By another section of the by-laws, the secretary, together with the president, is required to sign the certificate of insurance. The certificate in question was never issued, nor had the board of directors accepted the application and authorized the certificate to issue. There was no evidence that the applicant for insurance or the beneficiary named by him knew such facts, or knew of any limitation on the secretary’s power.

The defendant in error has not filed a brief, and we are unadvised as to the contention it would make, except as it has been stated by the counsel for plaintiff in error. That contention is that, power to accept applications and authorize the issuance of certificates being vested by the by-laws in the board of -directors, and that body not having accepted the application in question, the information as to that matter furnished by the secretary to the applicant being erroneous, no contract of insurance was effected. We are constrained to hold to the contrary of this. The *59general principle involved has been already decided by this court in Insurance Co. v. Stone, 61 Kan. 48, 58 Pac. 986, and Surety Co. v. Bragg, 63 Kan. 291, 65 Pac. 272. That principle is that in the making or renewal of a contract of insurance the agent will be held to possess that authority with which the company appeared to clothe him, or, to state it more accurately, the company will be estopped to deny that the agent possessed such authority.

No case precisely like this one has been called to our attention, although a lengthy and able printed argument has been filed on behalf of the plaintiff in error. We think, however, that the following principles of law are well settled and are applicable to the question involved : First, the issuance of a formal policy or certificate is not necessary to the making of an insurance contract. (Insurance Co. v. Stone, supra.) Second, one not a member of a mutual insurance company but dealing with its general officers or agents is not charged with constructive knowledge of its by-laws or its internal management. (May, Ins. § 552.) This exemption applies as well to one negotiating for membership in the company — that is, for a contract of insurance to be issued by it — as it does to one negotiating with it in respect to any other matter. If such were not the case, even the issuance of a formal policy of insurance, signed by the proper officers and attested by the corporate seal, would not bind the company, if the precedent authority to the officers had Hot been given. Suppose in this case the secretary and president had issued the certificate and stamped it with the company’s seal, would not the parties in interest, according to the contention of the defendant in error, have been equally bound to know that their action had not been authorized ? Third, as a general *60rule, the board of directors of a mutual insurance company, like the governing body of any other corporation, does not and cannot act except through agents. In most particulars the board of directors of a corporation stands apart from the public and conducts its transactions through representatives. This certainly is true of its current, every-day business. Therefore, whomsover it specifically authorizes to be its mouthpiece or organ of communication, or by course of dealing holds out as such, may bind it by the doing or saying of that which comes within the scope of the authority conferred. This is nothing but the ordinary and necessary rule of agency. In this case, as shown by the by-laws hereinbefore quoted, the secretary was such an organ of communication for the board of directors and was, therefore, an agent whose acts were binding, because, as remarked in Insurance Co. v. Stone, supra, “the giving of information in respect to the doing of a thing which, when done, the company would entrust to him to do, came within the scope of his authority.”

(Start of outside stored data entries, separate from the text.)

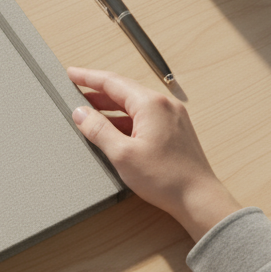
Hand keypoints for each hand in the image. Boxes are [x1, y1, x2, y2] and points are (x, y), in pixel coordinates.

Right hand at [68, 67, 241, 241]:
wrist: (199, 198)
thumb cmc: (166, 178)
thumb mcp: (122, 154)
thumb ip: (98, 129)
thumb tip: (80, 113)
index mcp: (151, 104)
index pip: (112, 82)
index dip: (88, 77)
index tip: (72, 73)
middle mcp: (164, 105)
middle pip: (123, 91)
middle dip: (97, 93)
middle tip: (75, 94)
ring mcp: (172, 116)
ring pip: (134, 105)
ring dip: (111, 108)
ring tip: (89, 114)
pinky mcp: (175, 130)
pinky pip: (144, 117)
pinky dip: (125, 120)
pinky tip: (113, 130)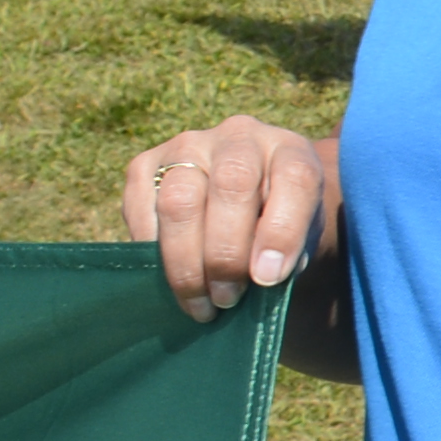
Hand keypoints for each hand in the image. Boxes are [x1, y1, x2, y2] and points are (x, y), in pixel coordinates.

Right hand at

The following decisions were on states of facts somewhat like those of this case : Durar v. Insurance Co., 24 N. J. 171; McCorkle v. Texas Benevolent Association, 71 Tex. 149, 8 S. W. 516 ; Jones v. National Mutual etc. Association, 2 S. W. (Ky.) 447. See, also, Mora. Priv. Corp. § 610 ; 1 Joyce, Ins. § 34.)

The judgment of the court below is reversed and a new trial ordered.

Johnston, Smith, Greene, JJ., concurring.